··· RECORDS FOR THIS EXERCISE

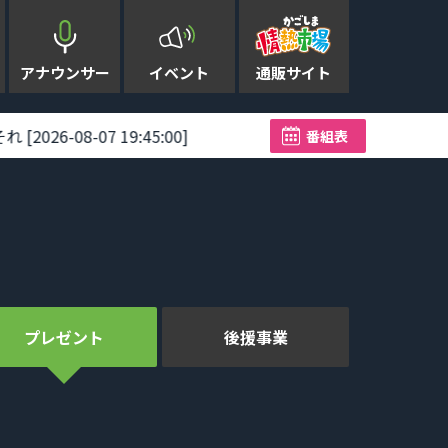
アナウンサー
イベント
通販サイト
台風13号が奄美に猛威 2万6880戸停電 建物被害も――奄美地
番組表
プレゼント
後援事業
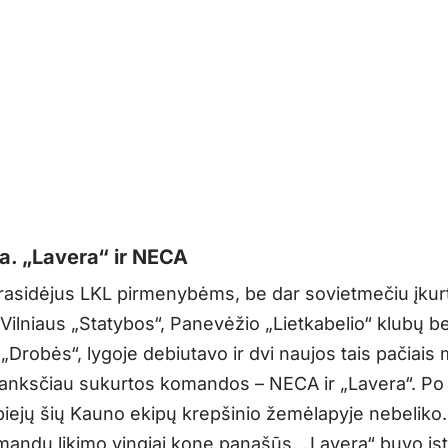
a. „Lavera“ ir NECA
rasidėjus LKL pirmenybėms, be dar sovietmečiu įku
, Vilniaus „Statybos“, Panevėžio „Lietkabelio“ klubų 
r „Drobės“, lygoje debiutavo ir dvi naujos tais pačiais
 anksčiau sukurtos komandos – NECA ir „Lavera“. Po 
iejų šių Kauno ekipų krepšinio žemėlapyje nebeliko.
mandų likimo vingiai kone panašūs. „Lavera“ buvo įst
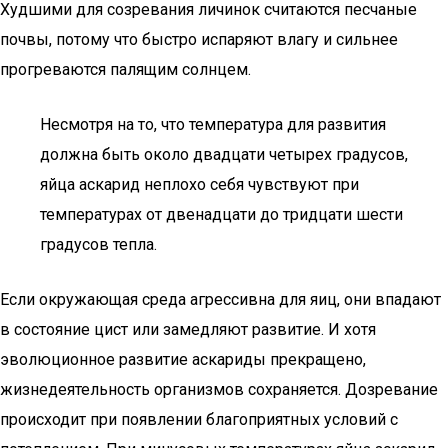
Худшими для созревания личинок считаются песчаные
почвы, потому что быстро испаряют влагу и сильнее
прогреваются палящим солнцем.
Несмотря на то, что температура для развития
должна быть около двадцати четырех градусов,
яйца аскарид неплохо себя чувствуют при
температурах от двенадцати до тридцати шести
градусов тепла.
Если окружающая среда агрессивна для яиц, они впадают
в состояние цист или замедляют развитие. И хотя
эволюционное развитие аскариды прекращено,
жизнедеятельность организмов сохраняется. Дозревание
происходит при появлении благоприятных условий с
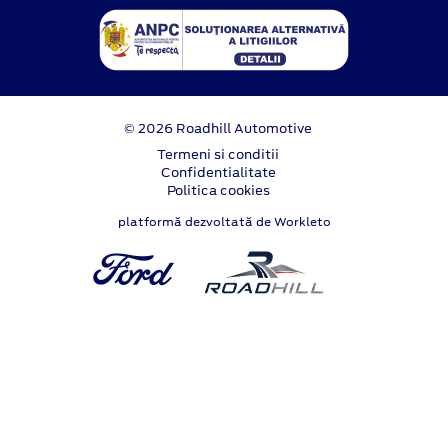
© 2026 Roadhill Automotive
Termeni si conditii
Confidentialitate
Politica cookies
platformă dezvoltată de Workleto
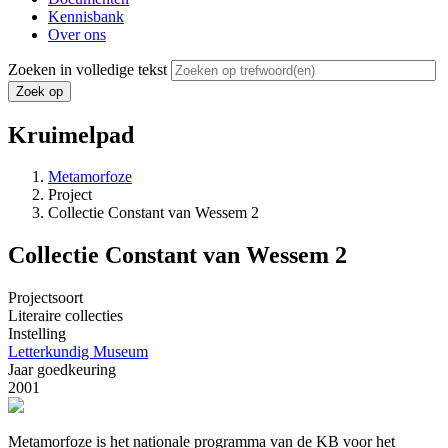
Kennisbank
Over ons
Zoeken in volledige tekst
Kruimelpad
Metamorfoze
Project
Collectie Constant van Wessem 2
Collectie Constant van Wessem 2
Projectsoort
Literaire collecties
Instelling
Letterkundig Museum
Jaar goedkeuring
2001
Metamorfoze is het nationale programma van de KB voor het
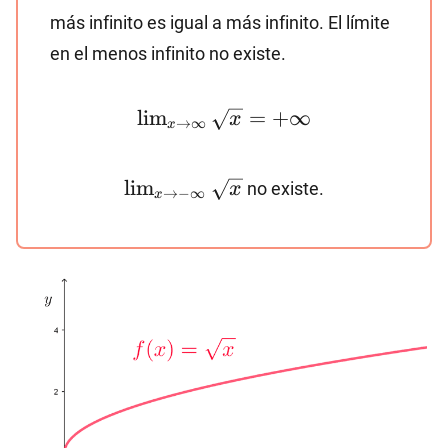
más infinito es igual a más infinito. El límite
en el menos infinito no existe.
\lim_{x\to
l
i
m
=
+
∞
x
→
∞
x
\infty}\sqrt{x}=+\infty
\lim_{x\to -
l
i
m
no existe.
x
→
−
∞
x
\infty}\sqrt{x}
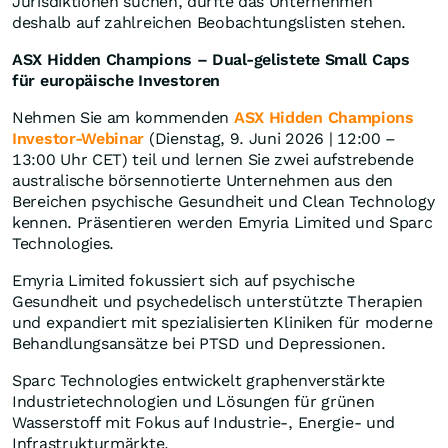
Jurisdiktionen suchen, dürfte das Unternehmen
deshalb auf zahlreichen Beobachtungslisten stehen.
ASX Hidden Champions – Dual-gelistete Small Caps
für europäische Investoren
Nehmen Sie am kommenden
ASX Hidden Champions
Investor-Webinar
(Dienstag, 9. Juni 2026 | 12:00 –
13:00 Uhr CET) teil und lernen Sie zwei aufstrebende
australische börsennotierte Unternehmen aus den
Bereichen psychische Gesundheit und Clean Technology
kennen. Präsentieren werden Emyria Limited und Sparc
Technologies.
Emyria Limited fokussiert sich auf psychische
Gesundheit und psychedelisch unterstützte Therapien
und expandiert mit spezialisierten Kliniken für moderne
Behandlungsansätze bei PTSD und Depressionen.
Sparc Technologies entwickelt graphenverstärkte
Industrietechnologien und Lösungen für grünen
Wasserstoff mit Fokus auf Industrie-, Energie- und
Infrastrukturmärkte.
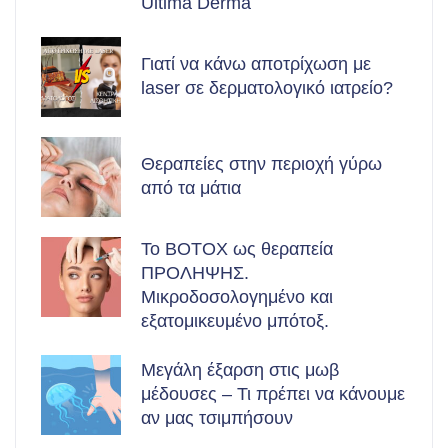
Ultima Derma
Γιατί να κάνω αποτρίχωση με
laser σε δερματολογικό ιατρείο?
Θεραπείες στην περιοχή γύρω
από τα μάτια
Το BOTOX ως θεραπεία
ΠΡΟΛΗΨΗΣ.
Μικροδοσολογημένο και
εξατομικευμένο μπότοξ.
Μεγάλη έξαρση στις μωβ
μέδουσες – Τι πρέπει να κάνουμε
αν μας τσιμπήσουν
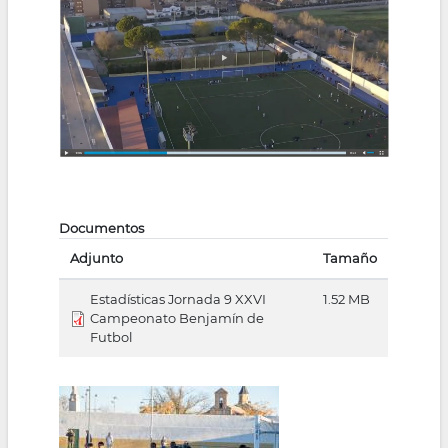
Documentos
Adjunto
Tamaño
Estadísticas Jornada 9 XXVI
1.52 MB
Campeonato Benjamín de
Futbol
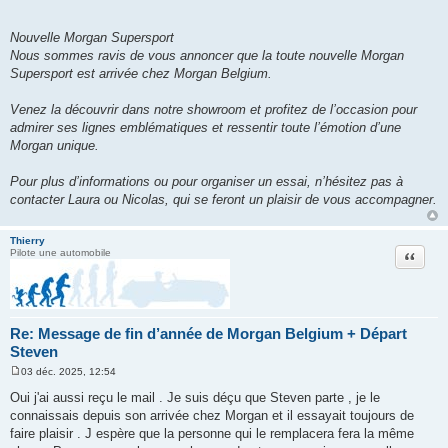
Nouvelle Morgan Supersport
Nous sommes ravis de vous annoncer que la toute nouvelle Morgan
Supersport est arrivée chez Morgan Belgium.
Venez la découvrir dans notre showroom et profitez de l’occasion pour
admirer ses lignes emblématiques et ressentir toute l’émotion d’une
Morgan unique.
Pour plus d’informations ou pour organiser un essai, n’hésitez pas à
contacter Laura ou Nicolas, qui se feront un plaisir de vous accompagner.
Thierry
Citation
Pilote une automobile
Re: Message de fin d’année de Morgan Belgium + Départ
Steven
03 déc. 2025, 12:54
M
e
Oui j'ai aussi reçu le mail . Je suis déçu que Steven parte , je le
s
connaissais depuis son arrivée chez Morgan et il essayait toujours de
s
a
faire plaisir . J espère que la personne qui le remplacera fera la même
g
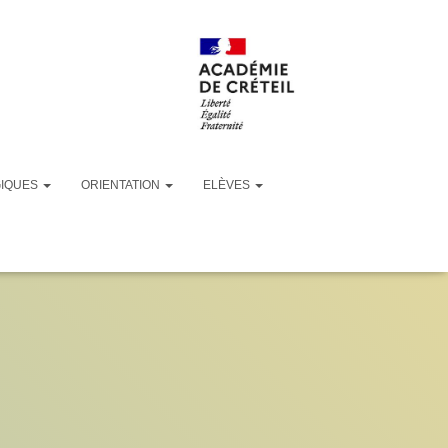
GIQUES
ORIENTATION
ELÈVES
eme-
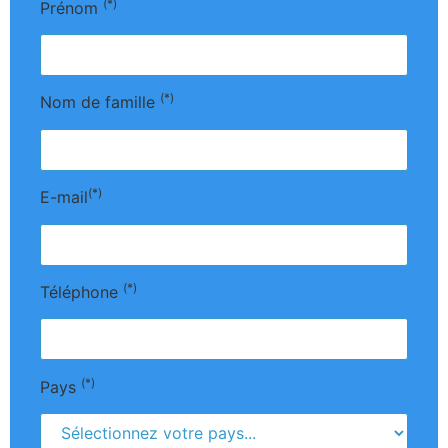
(*)
Prénom
(*)
Nom de famille
(*)
E-mail
(*)
Téléphone
(*)
Pays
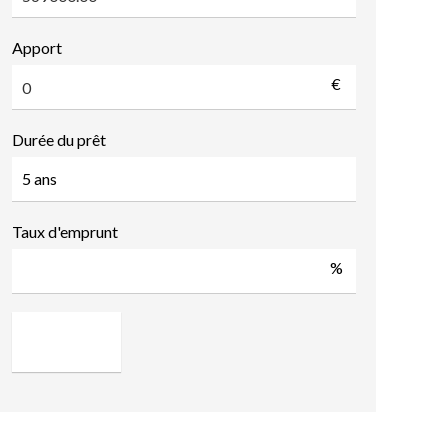
Apport
€
Durée du prêt
Taux d'emprunt
%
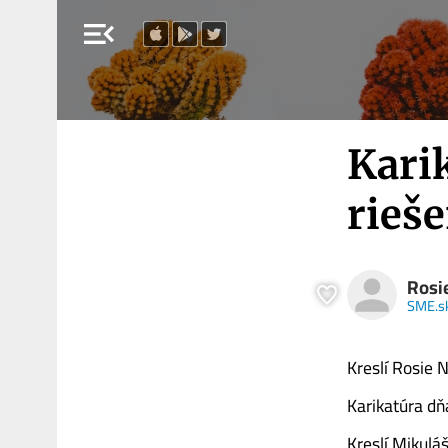
menu_open
Kari
rieše
Rosi
SME.s
Kreslí Rosie N
Karikatúra dň
Kreslí Mikuláš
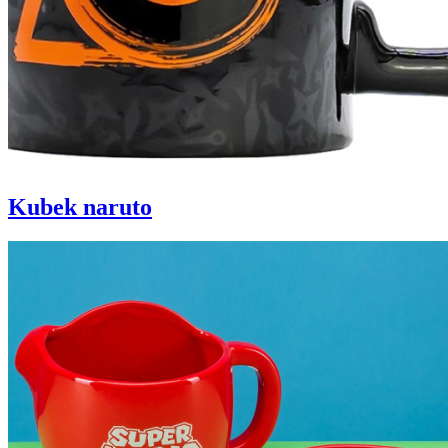
Kubek naruto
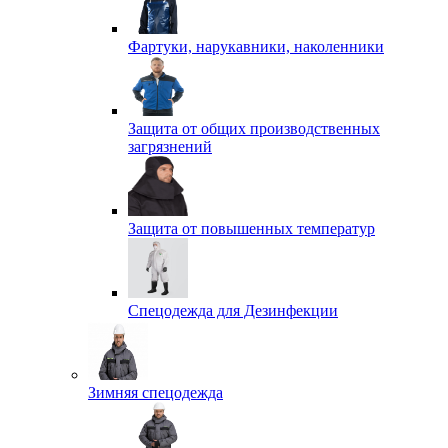
Фартуки, нарукавники, наколенники
Защита от общих производственных
загрязнений
Защита от повышенных температур
Спецодежда для Дезинфекции
Зимняя спецодежда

······

Copy the material above in full and exactly, skipping pictures.

アナウンサー
イベント
通販サイト
台風13号が奄美に猛威 2万6880戸停電 建物被害も――奄美地
番組表
プレゼント
後援事業
a. „Lavera“ ir NECA
rasidėjus LKL pirmenybėms, be dar sovietmečiu įku
, Vilniaus „Statybos“, Panevėžio „Lietkabelio“ klubų 
r „Drobės“, lygoje debiutavo ir dvi naujos tais pačiais
 anksčiau sukurtos komandos – NECA ir „Lavera“. Po 
iejų šių Kauno ekipų krepšinio žemėlapyje nebeliko.
mandų likimo vingiai kone panašūs. „Lavera“ buvo įst
Худшими для созревания личинок считаются песчаные
почвы, потому что быстро испаряют влагу и сильнее
прогреваются палящим солнцем.
Несмотря на то, что температура для развития
должна быть около двадцати четырех градусов,
яйца аскарид неплохо себя чувствуют при
температурах от двенадцати до тридцати шести
градусов тепла.
Если окружающая среда агрессивна для яиц, они впадают
в состояние цист или замедляют развитие. И хотя
эволюционное развитие аскариды прекращено,
жизнедеятельность организмов сохраняется. Дозревание
происходит при появлении благоприятных условий с
© 2026 Roadhill Automotive
Termeni si conditii
Confidentialitate
Politica cookies
platformă dezvoltată de Workleto
Kennisbank
Over ons
Zoeken in volledige tekst
Kruimelpad
Metamorfoze
Project
Collectie Constant van Wessem 2
Collectie Constant van Wessem 2
Projectsoort
Literaire collecties
Instelling
Letterkundig Museum
Jaar goedkeuring
2001
Metamorfoze is het nationale programma van de KB voor het
más infinito es igual a más infinito. El límite
en el menos infinito no existe.
\lim_{x\to
l
i
m
=
+
∞
x
→
∞
x
\infty}\sqrt{x}=+\infty
\lim_{x\to -
l
i
m
no existe.
x
→
−
∞
x
\infty}\sqrt{x}
Jurisdiktionen suchen, dürfte das Unternehmen
deshalb auf zahlreichen Beobachtungslisten stehen.
ASX Hidden Champions – Dual-gelistete Small Caps
für europäische Investoren
Nehmen Sie am kommenden
ASX Hidden Champions
Investor-Webinar
(Dienstag, 9. Juni 2026 | 12:00 –
13:00 Uhr CET) teil und lernen Sie zwei aufstrebende
australische börsennotierte Unternehmen aus den
Bereichen psychische Gesundheit und Clean Technology
kennen. Präsentieren werden Emyria Limited und Sparc
Technologies.
Emyria Limited fokussiert sich auf psychische
Gesundheit und psychedelisch unterstützte Therapien
und expandiert mit spezialisierten Kliniken für moderne
Behandlungsansätze bei PTSD und Depressionen.
Sparc Technologies entwickelt graphenverstärkte
Industrietechnologien und Lösungen für grünen
Wasserstoff mit Fokus auf Industrie-, Energie- und
Infrastrukturmärkte.
Ultima Derma
Γιατί να κάνω αποτρίχωση με
laser σε δερματολογικό ιατρείο?
Θεραπείες στην περιοχή γύρω
από τα μάτια
Το BOTOX ως θεραπεία
ΠΡΟΛΗΨΗΣ.
Μικροδοσολογημένο και
εξατομικευμένο μπότοξ.
Μεγάλη έξαρση στις μωβ
μέδουσες – Τι πρέπει να κάνουμε
αν μας τσιμπήσουν
Documentos
Adjunto
Tamaño
Estadísticas Jornada 9 XXVI
1.52 MB
Campeonato Benjamín de
Futbol
Nouvelle Morgan Supersport
Nous sommes ravis de vous annoncer que la toute nouvelle Morgan
Supersport est arrivée chez Morgan Belgium.
Venez la découvrir dans notre showroom et profitez de l’occasion pour
admirer ses lignes emblématiques et ressentir toute l’émotion d’une
Morgan unique.
Pour plus d’informations ou pour organiser un essai, n’hésitez pas à
contacter Laura ou Nicolas, qui se feront un plaisir de vous accompagner.
Thierry
Citation
Pilote une automobile
Re: Message de fin d’année de Morgan Belgium + Départ
Steven
03 déc. 2025, 12:54
M
e
Oui j'ai aussi reçu le mail . Je suis déçu que Steven parte , je le
s
connaissais depuis son arrivée chez Morgan et il essayait toujours de
s
a
faire plaisir . J espère que la personne qui le remplacera fera la même
g
GIQUES
ORIENTATION
ELÈVES
eme-
(*)
Prénom
(*)
Nom de famille
(*)
E-mail
(*)
Téléphone
(*)
Pays
Apport
€
Durée du prêt
Taux d'emprunt
%
menu_open
Kari
rieše
Rosi
SME.s
Kreslí Rosie N
Karikatúra dň
Kreslí Mikuláš
Kubek naruto
Фартуки, нарукавники, наколенники
Защита от общих производственных
загрязнений
Защита от повышенных температур
Спецодежда для Дезинфекции
Зимняя спецодежда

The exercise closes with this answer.